**Selected text**

***

- Trump's 'fire and fury' warning to N.Korea sends wave of risk-off across markets
- Risk-off shift could lead to deleveraging of recent positions
- Sharp correction in EURGBP since yesterday
- ZAR weakened sharply as president Zuma survived a no-confidence vote
- RBNZ's Wheeler likely to err on dovish side and to push kiwi lower
President Trump's 'fire and fury' warning to North Korea sparked
a wave of risk-off sentiment. Image: Shutterstock
By John J Hardy
This kind of totally exogenous event is difficult to weave into the market’s current narrative and could produce odd movements, most of which have nothing to do with “fundamentals”, save for the existential threat to a country like South Korea if a hot war breaks out, and more to do with deleveraging of recent positions. Examples of the latter include a rather sharp correction in EURGBP since yesterday. Sterling is not a safe haven, but speculators are heavily short the currency, so it’s merely a case of position squaring.
The South African rand weakened sharply from the day’s highs as president Jacob Zuma once again survived a no-confidence vote
. That USDZAR hasn’t broken higher above 13.50-60 suggests market observers had priced the event correctly. Still, USDZAR is elevated locally and near/above the 200-day moving average – an indicator that has held previous rallies back three times since March. Uncertainty and risk-off elsewhere is ZAR-negative.
Back to normal business: the Reserve Bank of New Zealand's statement and governor Graeme Wheeler's subsequent press conference are the highlight later today. Given weak inflation expectations, weak recent dairy prices, and the recent strong NZD exchange rate, we see Wheeler likely to err on the dovish side and to push the kiwi lower. Market expectations for rate rises somewhere in 2018 look premature.
A weekly close near or below current levels begins to look like a rejection of the NZDUSD rally off the 0.6800 base.
The G-10 rundown
USD – strong JOLT job opening survey yesterday offered the greenback a bit of a boost. Further risk-off sentiment would look USD-supportive at the margin, if not necessarily against the JPY. Interesting to note that the risk-off failed to see much of a bid in US treasuries, which is normally associated with JPY rallies.
EUR – the euro fell sharply against JPY and CHF on position squaring, at least partly inspired by the North Korea tensions. A long wait for signals from ECB president Mario Draghi at Jackson Hole later this month.
JPY – the JPY is proving a safe haven on the North Korea inspired risk-off move yesterday – 110.00 looks pivotal for JPY crosses. But EURJPY could prove a high beta cross to further risk-off/risk-on as EURJPY was a popular trade in recent weeks and further risk-off could see significant consolidation on position squaring.

***

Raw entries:
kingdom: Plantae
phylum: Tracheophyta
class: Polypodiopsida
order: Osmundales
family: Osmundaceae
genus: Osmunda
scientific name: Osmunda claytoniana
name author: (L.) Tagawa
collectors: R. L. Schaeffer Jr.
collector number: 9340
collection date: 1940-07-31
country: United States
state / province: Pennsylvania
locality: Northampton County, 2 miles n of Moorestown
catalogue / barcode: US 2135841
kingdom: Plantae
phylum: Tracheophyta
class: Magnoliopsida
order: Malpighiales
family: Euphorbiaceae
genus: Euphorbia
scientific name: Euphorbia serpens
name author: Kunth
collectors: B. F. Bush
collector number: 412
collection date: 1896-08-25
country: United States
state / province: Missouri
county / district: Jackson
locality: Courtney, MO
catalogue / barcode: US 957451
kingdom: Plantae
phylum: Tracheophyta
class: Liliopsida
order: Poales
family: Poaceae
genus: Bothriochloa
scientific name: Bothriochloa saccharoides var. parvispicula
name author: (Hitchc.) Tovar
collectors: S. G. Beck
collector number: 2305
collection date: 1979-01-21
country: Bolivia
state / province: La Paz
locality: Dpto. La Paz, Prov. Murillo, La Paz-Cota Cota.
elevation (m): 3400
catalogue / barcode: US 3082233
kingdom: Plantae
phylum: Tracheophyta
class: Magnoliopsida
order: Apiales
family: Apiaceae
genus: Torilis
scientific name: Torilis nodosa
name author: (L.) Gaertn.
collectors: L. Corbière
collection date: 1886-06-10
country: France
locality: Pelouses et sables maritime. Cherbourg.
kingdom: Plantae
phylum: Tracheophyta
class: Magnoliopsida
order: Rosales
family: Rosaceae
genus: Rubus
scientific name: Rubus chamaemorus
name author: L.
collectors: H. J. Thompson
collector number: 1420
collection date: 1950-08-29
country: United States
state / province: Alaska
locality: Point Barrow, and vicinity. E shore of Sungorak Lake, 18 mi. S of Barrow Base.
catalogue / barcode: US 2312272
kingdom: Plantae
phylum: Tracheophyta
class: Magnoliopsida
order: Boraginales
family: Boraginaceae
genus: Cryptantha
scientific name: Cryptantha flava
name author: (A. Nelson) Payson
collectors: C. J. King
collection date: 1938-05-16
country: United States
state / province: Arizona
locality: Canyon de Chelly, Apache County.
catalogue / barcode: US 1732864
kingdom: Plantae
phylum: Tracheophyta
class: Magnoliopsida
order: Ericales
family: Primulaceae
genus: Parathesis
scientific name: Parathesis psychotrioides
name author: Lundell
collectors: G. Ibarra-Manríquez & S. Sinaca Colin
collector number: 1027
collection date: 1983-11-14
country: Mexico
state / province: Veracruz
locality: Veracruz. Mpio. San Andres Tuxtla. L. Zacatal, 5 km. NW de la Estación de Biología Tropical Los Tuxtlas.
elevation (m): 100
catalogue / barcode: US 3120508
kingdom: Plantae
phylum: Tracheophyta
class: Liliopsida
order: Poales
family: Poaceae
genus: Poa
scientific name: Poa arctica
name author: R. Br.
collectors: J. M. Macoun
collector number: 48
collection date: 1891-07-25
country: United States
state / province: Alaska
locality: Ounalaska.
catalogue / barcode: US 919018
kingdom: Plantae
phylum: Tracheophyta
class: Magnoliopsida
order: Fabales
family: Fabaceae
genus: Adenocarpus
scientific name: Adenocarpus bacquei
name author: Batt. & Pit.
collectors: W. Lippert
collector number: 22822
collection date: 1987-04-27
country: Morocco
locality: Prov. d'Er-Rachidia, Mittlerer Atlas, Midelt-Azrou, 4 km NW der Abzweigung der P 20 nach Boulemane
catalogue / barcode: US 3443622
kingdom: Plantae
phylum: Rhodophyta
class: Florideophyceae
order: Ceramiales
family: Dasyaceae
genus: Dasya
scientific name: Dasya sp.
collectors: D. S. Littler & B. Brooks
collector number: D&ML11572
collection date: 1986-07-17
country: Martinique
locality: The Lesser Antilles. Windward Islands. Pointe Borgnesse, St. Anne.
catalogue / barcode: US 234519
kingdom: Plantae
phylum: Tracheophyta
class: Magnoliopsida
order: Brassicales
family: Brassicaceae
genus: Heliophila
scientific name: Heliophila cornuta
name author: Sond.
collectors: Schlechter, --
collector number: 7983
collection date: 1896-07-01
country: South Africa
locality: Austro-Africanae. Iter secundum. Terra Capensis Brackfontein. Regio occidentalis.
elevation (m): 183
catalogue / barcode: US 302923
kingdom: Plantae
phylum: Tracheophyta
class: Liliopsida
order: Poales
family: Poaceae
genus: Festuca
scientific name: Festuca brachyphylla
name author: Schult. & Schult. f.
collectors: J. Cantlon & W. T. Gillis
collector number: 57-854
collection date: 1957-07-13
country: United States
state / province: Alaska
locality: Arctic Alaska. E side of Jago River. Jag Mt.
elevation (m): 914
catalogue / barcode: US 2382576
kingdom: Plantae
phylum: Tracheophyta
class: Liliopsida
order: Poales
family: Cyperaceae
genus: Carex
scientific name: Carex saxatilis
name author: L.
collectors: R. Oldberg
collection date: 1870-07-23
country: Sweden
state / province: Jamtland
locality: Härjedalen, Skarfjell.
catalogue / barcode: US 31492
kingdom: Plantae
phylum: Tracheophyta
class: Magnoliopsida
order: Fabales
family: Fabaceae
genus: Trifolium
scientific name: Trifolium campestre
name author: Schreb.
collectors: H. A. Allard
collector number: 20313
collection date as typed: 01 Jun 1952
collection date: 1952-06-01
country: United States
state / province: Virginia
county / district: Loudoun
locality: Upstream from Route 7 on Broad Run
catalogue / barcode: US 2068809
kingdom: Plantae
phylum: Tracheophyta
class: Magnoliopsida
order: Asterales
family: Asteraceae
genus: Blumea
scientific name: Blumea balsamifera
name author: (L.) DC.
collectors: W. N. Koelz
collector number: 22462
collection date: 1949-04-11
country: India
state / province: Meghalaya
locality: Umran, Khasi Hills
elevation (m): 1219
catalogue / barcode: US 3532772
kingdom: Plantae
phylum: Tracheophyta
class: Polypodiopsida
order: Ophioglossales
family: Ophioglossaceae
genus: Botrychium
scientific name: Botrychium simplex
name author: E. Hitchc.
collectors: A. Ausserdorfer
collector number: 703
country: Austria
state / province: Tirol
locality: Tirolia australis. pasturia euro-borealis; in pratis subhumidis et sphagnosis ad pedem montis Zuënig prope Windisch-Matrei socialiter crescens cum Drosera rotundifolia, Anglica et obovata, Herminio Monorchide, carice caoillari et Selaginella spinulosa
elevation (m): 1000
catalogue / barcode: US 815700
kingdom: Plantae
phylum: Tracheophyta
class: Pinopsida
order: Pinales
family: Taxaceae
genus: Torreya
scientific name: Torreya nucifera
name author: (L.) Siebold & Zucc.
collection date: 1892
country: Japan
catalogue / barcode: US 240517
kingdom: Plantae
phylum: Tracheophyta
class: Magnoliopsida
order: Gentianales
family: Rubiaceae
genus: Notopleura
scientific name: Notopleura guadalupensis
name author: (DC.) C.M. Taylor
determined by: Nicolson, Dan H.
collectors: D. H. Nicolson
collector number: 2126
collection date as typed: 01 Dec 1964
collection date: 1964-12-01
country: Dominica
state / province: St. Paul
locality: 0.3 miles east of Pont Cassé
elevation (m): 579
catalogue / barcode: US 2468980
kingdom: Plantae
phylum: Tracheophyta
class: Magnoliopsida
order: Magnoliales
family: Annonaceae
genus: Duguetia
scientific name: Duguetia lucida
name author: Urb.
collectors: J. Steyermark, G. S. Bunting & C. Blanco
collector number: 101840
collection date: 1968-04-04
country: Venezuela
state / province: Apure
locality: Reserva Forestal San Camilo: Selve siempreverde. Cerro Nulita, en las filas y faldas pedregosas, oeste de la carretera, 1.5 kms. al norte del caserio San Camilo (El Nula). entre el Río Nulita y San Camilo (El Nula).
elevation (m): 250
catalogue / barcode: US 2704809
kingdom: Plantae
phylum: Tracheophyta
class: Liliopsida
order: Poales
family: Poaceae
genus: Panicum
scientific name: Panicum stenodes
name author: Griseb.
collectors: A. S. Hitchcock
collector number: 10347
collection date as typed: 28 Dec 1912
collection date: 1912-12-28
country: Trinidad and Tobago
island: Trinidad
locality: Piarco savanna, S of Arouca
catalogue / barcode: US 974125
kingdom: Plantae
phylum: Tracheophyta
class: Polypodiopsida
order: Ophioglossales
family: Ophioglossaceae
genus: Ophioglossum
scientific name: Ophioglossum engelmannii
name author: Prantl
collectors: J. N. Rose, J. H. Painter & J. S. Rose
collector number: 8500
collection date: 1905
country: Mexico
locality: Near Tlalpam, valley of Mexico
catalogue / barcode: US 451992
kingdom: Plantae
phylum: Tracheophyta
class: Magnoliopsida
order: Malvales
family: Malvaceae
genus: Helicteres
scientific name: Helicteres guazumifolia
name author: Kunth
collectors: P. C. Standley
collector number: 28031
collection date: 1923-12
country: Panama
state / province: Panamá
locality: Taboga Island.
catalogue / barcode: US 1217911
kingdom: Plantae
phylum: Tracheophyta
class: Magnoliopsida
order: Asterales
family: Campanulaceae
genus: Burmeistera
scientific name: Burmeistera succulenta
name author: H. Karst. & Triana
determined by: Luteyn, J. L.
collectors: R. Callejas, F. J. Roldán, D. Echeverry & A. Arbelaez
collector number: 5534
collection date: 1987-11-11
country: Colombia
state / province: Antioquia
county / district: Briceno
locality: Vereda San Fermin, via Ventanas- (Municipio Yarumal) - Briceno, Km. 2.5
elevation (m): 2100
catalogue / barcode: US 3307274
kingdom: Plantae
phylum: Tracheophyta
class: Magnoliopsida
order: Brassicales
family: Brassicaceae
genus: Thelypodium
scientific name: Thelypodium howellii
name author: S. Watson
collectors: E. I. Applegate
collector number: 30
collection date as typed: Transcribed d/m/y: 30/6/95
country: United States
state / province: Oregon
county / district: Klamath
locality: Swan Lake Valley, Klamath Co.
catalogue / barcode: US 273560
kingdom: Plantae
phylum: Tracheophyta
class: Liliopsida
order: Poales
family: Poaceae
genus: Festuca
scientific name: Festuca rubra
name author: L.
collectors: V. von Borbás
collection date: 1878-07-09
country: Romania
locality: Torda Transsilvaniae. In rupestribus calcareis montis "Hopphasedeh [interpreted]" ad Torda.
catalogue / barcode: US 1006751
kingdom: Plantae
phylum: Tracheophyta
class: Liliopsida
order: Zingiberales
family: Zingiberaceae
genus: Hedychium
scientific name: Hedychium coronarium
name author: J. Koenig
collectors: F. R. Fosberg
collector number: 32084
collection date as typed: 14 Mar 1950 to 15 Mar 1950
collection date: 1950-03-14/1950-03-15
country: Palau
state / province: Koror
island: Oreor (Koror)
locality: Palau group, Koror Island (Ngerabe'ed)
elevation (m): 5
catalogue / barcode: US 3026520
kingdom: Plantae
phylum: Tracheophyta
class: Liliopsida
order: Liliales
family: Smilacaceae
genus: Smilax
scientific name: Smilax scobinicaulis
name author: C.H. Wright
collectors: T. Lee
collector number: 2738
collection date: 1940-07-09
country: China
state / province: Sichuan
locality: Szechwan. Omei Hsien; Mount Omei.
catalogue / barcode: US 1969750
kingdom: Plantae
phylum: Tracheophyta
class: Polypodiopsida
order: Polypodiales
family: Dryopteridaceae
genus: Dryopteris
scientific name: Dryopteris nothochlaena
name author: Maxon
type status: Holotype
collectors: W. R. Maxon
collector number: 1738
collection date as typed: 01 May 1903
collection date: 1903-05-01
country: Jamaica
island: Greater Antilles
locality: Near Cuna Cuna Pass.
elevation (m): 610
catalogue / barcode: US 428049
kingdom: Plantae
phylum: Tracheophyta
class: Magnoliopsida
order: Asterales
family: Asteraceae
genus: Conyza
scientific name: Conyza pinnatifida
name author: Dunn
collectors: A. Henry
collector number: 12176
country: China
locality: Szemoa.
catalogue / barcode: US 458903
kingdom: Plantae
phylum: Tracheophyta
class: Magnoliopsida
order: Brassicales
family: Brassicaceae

***

**Exercise instructions**
**1.** Answer these questions from the currency market commentary:
(a) What range has USDZAR not broken above?
(b) Which survey gave the greenback a boost?
(c) What level looks pivotal for JPY crosses?
**2.** Please resume the currency market commentary from the point where it stops, in the same style.
The entries have no connection to the currency market commentary.

**Set of answers**
**1.**
(a) 13.50-60
(b) The JOLT job opening survey
(c) 110.00

**2.**
GBP – sterling is pulling higher against the euro, likely on position deleveraging, and GBPUSD is battling below the pivotal 1.3050-1.3000 area. Note the July RICS house price balance survey tonight – the reading dipped to 7% in June, the lowest in more than four years. A reading below 0 suggests house prices are broadly falling.
CHF – the franc spikes higher on position squaring as the EURCHF rally was one of the more recent, hot moves, particularly relative to prior trading ranges. Brave souls suspecting that the North Korea situation leads nowhere may be itching to participate here.
AUD – AUDUSD spiked back well below 0.7900 overnight, with the risk-on/risk-off tone likely to dominate the immediate outlook. Iron ore prices are providing support at the margin as they have jumped back from yesterday’s selloff.
CAD – interesting Canada housing-related data up today, though these are erratic data series. Given wobbly tone in risk and recent CAD speculative run, there is risk of further consolidation higher in USDCAD to 1.2900-1.3000 zone.
NZD – RBNZ up tonight, with press conference an hour later. Focusing on whether AUDNZD can punch through 1.0800-50 and NZDUSD remains offered on the other side of the event risk. NZ 2-year rates have dropped to their lowest for the year in the last couple of days.
SEK and NOK – these seem to be on summer vacation, though NOK traders should note tomorrow’s Norway July CPI release.
Upcoming Economic Calendar Highlights (all times GMT)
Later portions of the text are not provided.